[[ EXERCISE INPUTS, beginning ]]

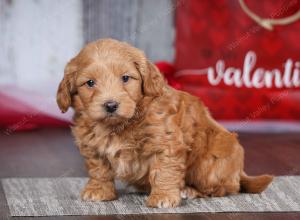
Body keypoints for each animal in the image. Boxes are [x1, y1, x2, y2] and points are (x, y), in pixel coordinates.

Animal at [56, 38, 274, 208]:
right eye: (90, 83)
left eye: (125, 78)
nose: (110, 105)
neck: (120, 124)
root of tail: (239, 171)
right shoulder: (91, 146)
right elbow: (99, 169)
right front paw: (99, 191)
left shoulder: (165, 142)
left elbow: (164, 171)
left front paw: (163, 197)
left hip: (210, 165)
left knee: (225, 189)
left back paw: (189, 191)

[[ EXERCISE INPUTS, end ]]

■ ASSIGNMENT: Produce the number of lines in the data containing the string "left", with nothing added.

■ SOLUTION BELOW: 7